Consigne: Reprenez le texte ci-dessous sur la blessure émotionnelle et l'injustice, puis écrivez la suite à partir de sa dernière phrase.

Texte de l'exercice:
============
Quoi ? Ça ne t’a pas suffit ? T’en veux plus ? Tu veux quoi, hein ?
Vas-y, dis-moi qu’on en finisse ! »
Saleté de blessure émotionnelle.
Elle trouve toujours le moyen de se faufiler en douce. Comme un cancer, elle te bouffe tout à l’intérieur. Elle coupe en toi les fils de l’amour inconditionnel et te câble pour la méfiance, le jugement, la jalousie, la dévalorisation et le perfectionnisme. Droit comme un J tu relèves la tête et fait mine de rien. Tout est sous contrôle. Jusqu’au jour où le burn-out pointe le bout de son nez. Un douillet nuage d’épuisement total. Et puis ce bip qui sonne. Bip… Bip… Bip…
Comme les battements d’un coeur qui redémarre tu te surprends à y croire. Faux espoirs. Ce n’est que le son du code barre de cette blessure, qui passe à la caisse de tes achats. « Et euh, non, c’est pas à moi cette chose ?! » Trop tard, maintenant que c’est dans ton panier, il va bien falloir en faire quelque chose. « Y’a pas quelqu’un qui voudrait me le racheter ? Même pas, c’est gra-tuit ! Qui veut ? »
- Qu’est-ce qui se trouve en trop dans votre caddie ?
- Qu’est-ce qui est lourd sur votre coeur ?
- Qu’est-ce qui est injuste ?
Dans la famille de l’injustice, je voudrais…
« C’est injuste que je sois en retard à cause d’un autre.
C’est injuste que cette personne ne fasse pas ce qu’elle dit.
C’est injuste qu’une ancienne collègue ait parlé dans mon dos.
C’est injuste que cette amie ne m’adresse plus la parole.
C’est injuste que ce concurrent me copie.
============
Données:

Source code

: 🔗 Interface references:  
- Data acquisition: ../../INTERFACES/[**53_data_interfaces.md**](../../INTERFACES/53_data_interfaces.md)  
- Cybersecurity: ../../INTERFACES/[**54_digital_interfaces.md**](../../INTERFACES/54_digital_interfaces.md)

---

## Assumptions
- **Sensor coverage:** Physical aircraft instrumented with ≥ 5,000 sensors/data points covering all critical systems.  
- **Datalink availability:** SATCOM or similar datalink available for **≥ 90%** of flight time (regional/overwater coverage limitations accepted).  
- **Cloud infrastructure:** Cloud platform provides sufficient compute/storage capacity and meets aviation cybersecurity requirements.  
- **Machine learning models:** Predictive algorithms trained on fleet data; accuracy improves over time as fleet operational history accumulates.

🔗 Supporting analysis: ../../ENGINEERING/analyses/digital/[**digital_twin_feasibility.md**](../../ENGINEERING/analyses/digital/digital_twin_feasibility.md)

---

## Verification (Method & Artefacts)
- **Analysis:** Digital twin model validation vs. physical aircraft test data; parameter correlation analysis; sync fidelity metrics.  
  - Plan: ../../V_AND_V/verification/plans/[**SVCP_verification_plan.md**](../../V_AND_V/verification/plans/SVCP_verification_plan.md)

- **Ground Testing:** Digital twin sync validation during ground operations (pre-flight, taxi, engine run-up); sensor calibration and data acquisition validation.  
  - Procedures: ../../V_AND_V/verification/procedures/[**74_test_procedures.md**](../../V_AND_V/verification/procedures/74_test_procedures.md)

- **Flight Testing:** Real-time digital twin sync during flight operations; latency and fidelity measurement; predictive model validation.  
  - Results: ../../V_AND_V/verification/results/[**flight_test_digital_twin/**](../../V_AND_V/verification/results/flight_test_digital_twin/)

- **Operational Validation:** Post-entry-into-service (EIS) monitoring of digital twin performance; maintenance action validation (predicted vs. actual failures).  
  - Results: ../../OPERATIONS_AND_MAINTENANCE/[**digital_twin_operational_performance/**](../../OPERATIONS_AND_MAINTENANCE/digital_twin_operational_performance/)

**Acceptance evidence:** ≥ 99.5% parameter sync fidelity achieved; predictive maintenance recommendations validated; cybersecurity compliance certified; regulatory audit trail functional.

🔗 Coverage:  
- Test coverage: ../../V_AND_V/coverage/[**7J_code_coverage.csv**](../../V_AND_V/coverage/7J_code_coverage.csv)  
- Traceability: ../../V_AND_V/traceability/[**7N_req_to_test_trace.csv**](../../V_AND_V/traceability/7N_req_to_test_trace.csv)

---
============
Résultat:
C’est injuste que je paye plus d’impôts.
C’est injuste que mon employeur me refuse cette demande.
C’est injuste que je m’occupe toujours des couches.
C’est injuste que je n’ai pas de vacances.
C’est injuste que je sois célibataire.
C’est injuste que cette personne ne passe pas un coup de fil.
C’est injuste que celle-ci ne reconnaisse pas ses torts.
C’est injuste que je paye pour les fautes des autres.
C’est injuste qu’après 2h de shopping je n’ai toujours pas une tenue.
C’est injuste que ça semble si facile pour elle.
C’est injuste qu’il voyage pendant que je trime au foyer.
C’est injuste d’être forcément dans la file d’attente la plus lente.
C’est injuste de travailler plus pour des brouettes.
C’est injuste de me coltiner toujours le ménage.
C’est injuste que ce rdv me pose un lapin.
C’est injuste que je fasse le premier pas ».
Bref, c’est in-juste ! Vous vous reconnaissez ?
Alors, on fait quoi maintenant ?
On finit aigries à en vouloir à la terre entière ?
On ne lutte pas contre la chair et le sang.
Le véritable combat ne se déroule pas sur les champs de bataille mais à l’intérieur de nous-mêmes. Peu importe ce que les gens ont glissé en douce sur le tapis de nos courses, nous sommes responsables de ce que l’on stocke dans les placards de nos coeurs et de ce que l’on se met sous la dent de nos pensées. Si nous ne nous en occupons pas, c’est tout ce que nous aurons à offrir à la table de nos convives. Comme la peste, cela se propagera en une épidémie générale.
C’est tous ceux qui nous sont chers, qui justement prendront cher !
Ne plus être une victime.
On fait comment pour ne plus souffrir ?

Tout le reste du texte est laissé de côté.